Walau tidak terlalu tebal, Jalan Lain Ke Tulehu
cukup sulit diselesaikan karena sebagian besar dialog menggunakan bahasa Ambon.
Kemampuan Zen RS merangkai kata dan
alinea yang membuat pembaca berempati. Membuat saya harus berhenti tiap
beberapa lembar untuk menenangkan diri dan mengulang halaman-halaman depan.

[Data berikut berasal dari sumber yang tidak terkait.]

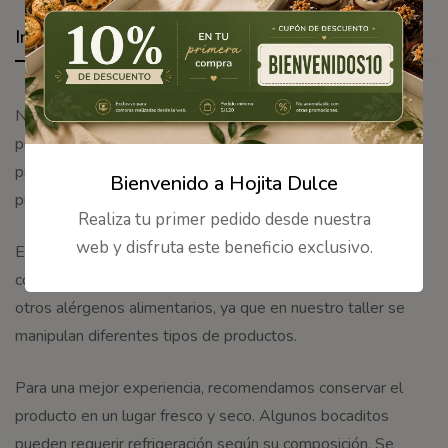
Información adicional
Nuestros productos son elaborados en el taller de
producción de Hojita Dulce, siguiendo procesos de
preparación cuidadosos para conservar su frescura,
Bienvenido a Hojita Dulce
presentación y sabor.
Realiza tu primer pedido desde nuestra
web y disfruta este beneficio exclusivo.
Este producto puede contener o haber estado en contacto
con insumos como gluten, lácteos, huevo, frutos secos y
otros alérgenos alimentarios, ya que en nuestro taller se
manipulan diferentes tipos de productos.
Para una mejor experiencia, recomendamos conservar el
producto en un lugar fresco y seco. Algunos bocaditos
pueden requerir refrigeración según su composición. Se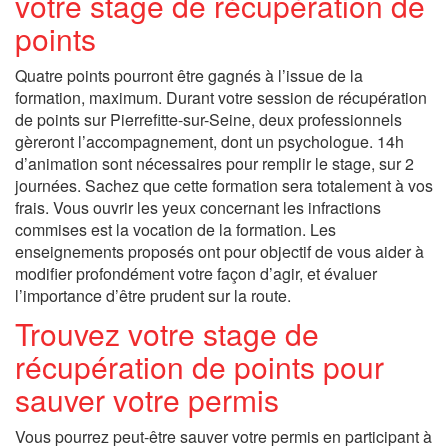
votre stage de récupération de
points
Quatre points pourront être gagnés à l’issue de la
formation, maximum. Durant votre session de récupération
de points sur Pierrefitte-sur-Seine, deux professionnels
gèreront l’accompagnement, dont un psychologue. 14h
d’animation sont nécessaires pour remplir le stage, sur 2
journées. Sachez que cette formation sera totalement à vos
frais. Vous ouvrir les yeux concernant les infractions
commises est la vocation de la formation. Les
enseignements proposés ont pour objectif de vous aider à
modifier profondément votre façon d’agir, et évaluer
l’importance d’être prudent sur la route.
Trouvez votre stage de
récupération de points pour
sauver votre permis
Vous pourrez peut-être sauver votre permis en participant à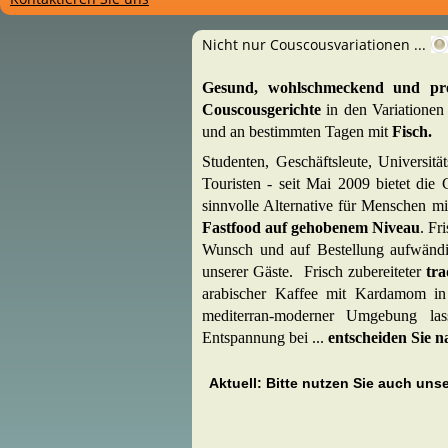
Nicht nur Couscousvariationen ...
Gesund, wohlschmeckend und preis
Couscousgerichte
in den Variatione
und an bestimmten Tagen mit
Fisch.
Studenten, Geschäftsleute, Universit
Touristen - seit Mai 2009 bietet die
sinnvolle Alternative für Menschen mi
Fastfood auf gehobenem Niveau
.
F
r
Wunsch
und auf Bestellung aufwänd
unserer Gäste
.
Frisch zubereiteter
tra
arabischer Kaffee mit Kardamom i
mediterran-moderner Umgebung la
Entspannung bei ...
entscheiden Sie n
Aktuell: Bitte nutzen Sie auch unse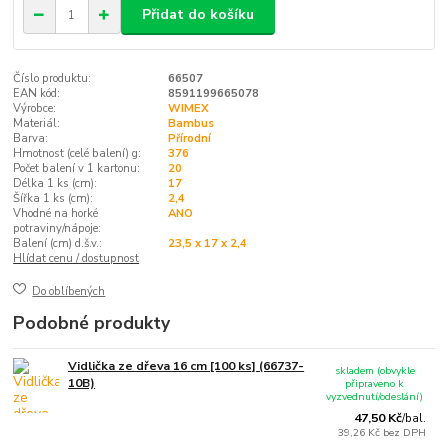
Přidat do košíku
Číslo produktu:
66507
EAN kód:
8591199665078
Výrobce:
WIMEX
Materiál:
Bambus
Barva:
Přírodní
Hmotnost (celé balení) g:
376
Počet balení v 1 kartonu:
20
Délka 1 ks (cm):
17
Šířka 1 ks (cm):
2,4
Vhodné na horké
ANO
potraviny/nápoje:
Balení (cm) d.š.v.:
23,5 x 17 x 2,4
Hlídat cenu / dostupnost
Do oblíbených
Podobné produkty
Vidlička ze dřeva 16 cm [100 ks] (66737-
skladem (obvykle
10B)
připraveno k
vyzvednutí/odeslání)
47,50 Kč
/
bal.
39,26 Kč
bez DPH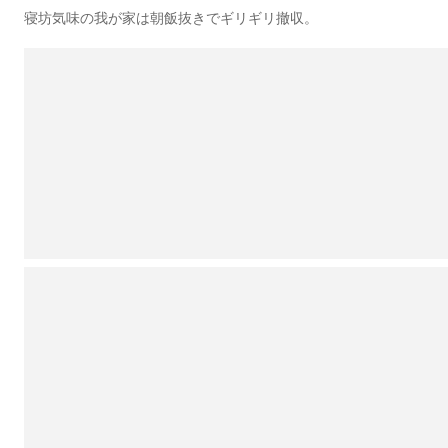
寝坊気味の我が家は朝飯抜きでギリギリ撤収。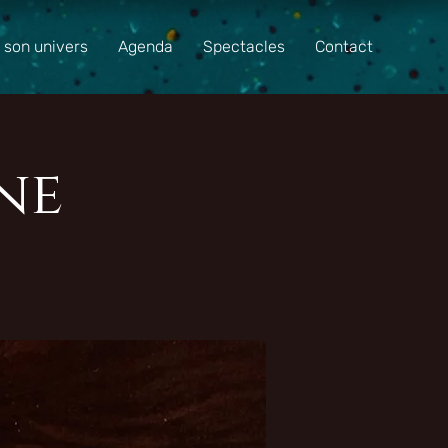
t son univers
Agenda
Spectacles
Contact
ne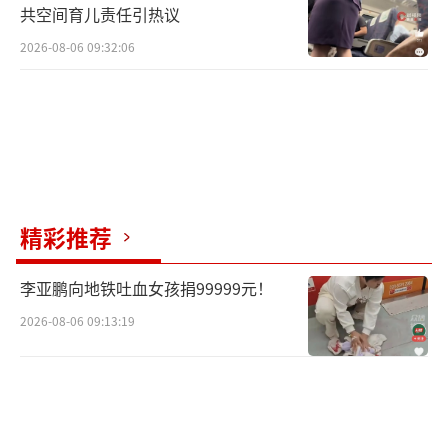
共空间育儿责任引热议
2026-08-06 09:32:06
精彩推荐
李亚鹏向地铁吐血女孩捐99999元！
2026-08-06 09:13:19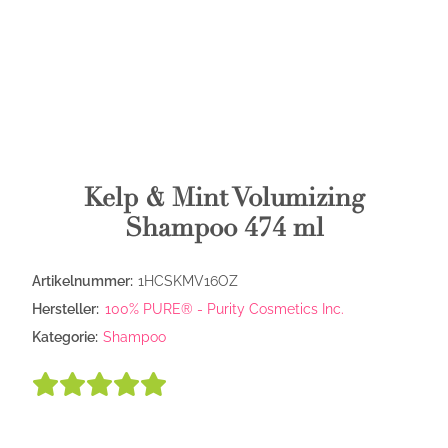
Kelp & Mint Volumizing
Shampoo 474 ml
Artikelnummer:
1HCSKMV16OZ
Hersteller:
100% PURE® - Purity Cosmetics Inc.
Kategorie:
Shampoo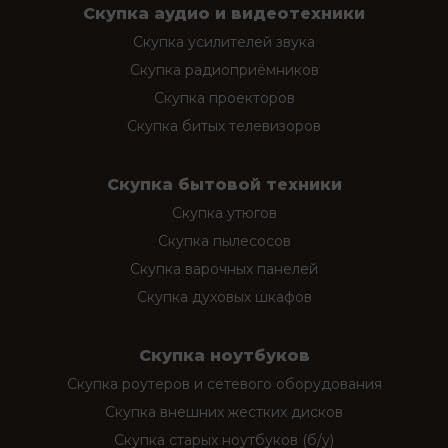
Скупка аудио и видеотехники
Скупка усилителей звука
Скупка радиоприёмников
Скупка проекторов
Скупка битых телевизоров
Скупка бытовой техники
Скупка утюгов
Скупка пылесосов
Скупка варочных панелей
Скупка духовых шкафов
Скупка ноутбуков
Скупка роутеров и сетевого оборудования
Скупка внешних жестких дисков
Скупка старых ноутбуков (б/у)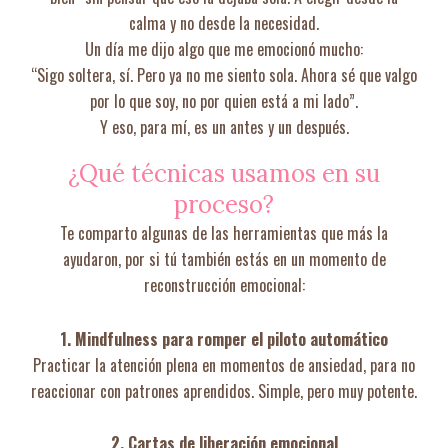
calma y no desde la necesidad.
Un día me dijo algo que me emocionó mucho:
“Sigo soltera, sí. Pero ya no me siento sola. Ahora sé que valgo
por lo que soy, no por quien está a mi lado”.
Y eso, para mí, es un antes y un después.
¿Qué técnicas usamos en su
proceso?
Te comparto algunas de las herramientas que más la
ayudaron, por si tú también estás en un momento de
reconstrucción emocional:
1. Mindfulness para romper el piloto automático
Practicar la atención plena en momentos de ansiedad, para no
reaccionar con patrones aprendidos. Simple, pero muy potente.
2. Cartas de liberación emocional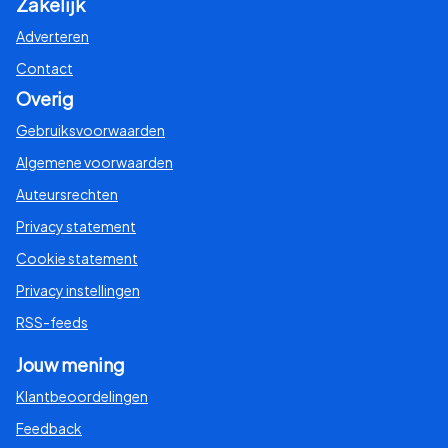
Zakelijk
Adverteren
Contact
Overig
Gebruiksvoorwaarden
Algemene voorwaarden
Auteursrechten
Privacy statement
Cookie statement
Privacy instellingen
RSS-feeds
Jouw mening
Klantbeoordelingen
Feedback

Kemampuan penulis merangkai plot dan alur yang mengalir tapi tetap membuat
pembacanya enggan melepaskan buku patut diacungi jempol. Jalan Lain ke Tulehu
mungkin tidak menghanyutkan seperti Supernova, tapi novel ini sanggup membuat
kita bertanya-tanya: kenapa konflik agama terus-menerus hadir dan memakan
korban orang yang tidak tahu apa-apa?
Berbeda dengan versi layar peraknya, porsi
sepakbola dalam versi novel ini lebih sedikit. Sepakbola, dan sejarah
pemain-pemain sepakbola Indonesia asal Tulehu, hanya memakan porsi 20% dari
keseluruhan cerita, berbeda dengan versi filmnya yang mencapai 70%. Porsi
konflik jauh lebih besar. Bagi pembaca yang baru tertarik membaca novelnya
sesudah menonton versi film, buku ini seolah melengkapi dan memberi penjelasan tentang konflik Ambon.
Kekuatan dialog, penggunaan alur kilas-balik yang tidak biasa, dan penuturan
konflik yang tidak menghakimi membuat buku ini layak mendapat 4 dari 5 bintang.